Use of wavelet transforms in the solution of two-phase flow problems

摘要

In this paper we present the use of wavelets to solve the nonlinear Partial Differential.Equation (PDE) of two-phase flow in one dimension. The wavelet transforms allow a drastically different approach in the discretization of space. In contrast to the traditional trigonometric basis functions, wavelets approximate a function not by cancellation but by placement of wavelets at appropriate locations. When an abrupt chance, such as a shock wave or a spike, occurs in a function, only local coefficients in a wavelet approximation will be affected. The unique feature of wavelets is their Multi-Resolution Analysis (MRA) property, which allows seamless investigational any spatial resolution. The use of wavelets is tested in the solution of the one-dimensional Buckley-Leverett problem against analytical solutions and solutions obtained from standard numerical models.
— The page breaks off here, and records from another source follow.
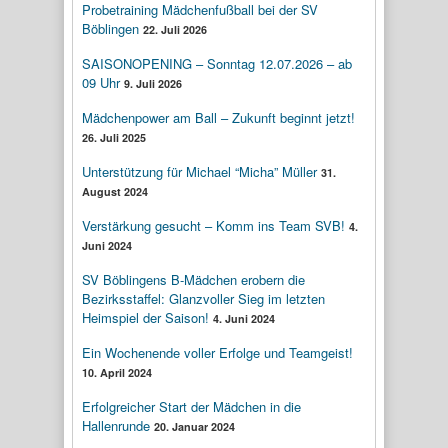
Probetraining Mädchenfußball bei der SV
Böblingen
22. Juli 2026
SAISONOPENING – Sonntag 12.07.2026 – ab
09 Uhr
9. Juli 2026
Mädchenpower am Ball – Zukunft beginnt jetzt!
26. Juli 2025
Unterstützung für Michael “Micha” Müller
31.
August 2024
Verstärkung gesucht – Komm ins Team SVB!
4.
Juni 2024
SV Böblingens B-Mädchen erobern die
Bezirksstaffel: Glanzvoller Sieg im letzten
Heimspiel der Saison!
4. Juni 2024
Ein Wochenende voller Erfolge und Teamgeist!
10. April 2024
Erfolgreicher Start der Mädchen in die
Hallenrunde
20. Januar 2024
Two classes of wavelet bases (Daubechies and Chui-Wang) and two methods (Galerkin and collocation) are investigated. We determine that the Chui-Wang, wavelets and a collocation method provide the optimum wavelet solution for this type of problem. Increasing the resolution level improves the accuracy of the solution, but the order of the basis function seems to be far less important. Our results indicate that wavelet transforms are an effective and accurate method which does not suffer from oscillations or numerical smearing in the presence of steep fronts.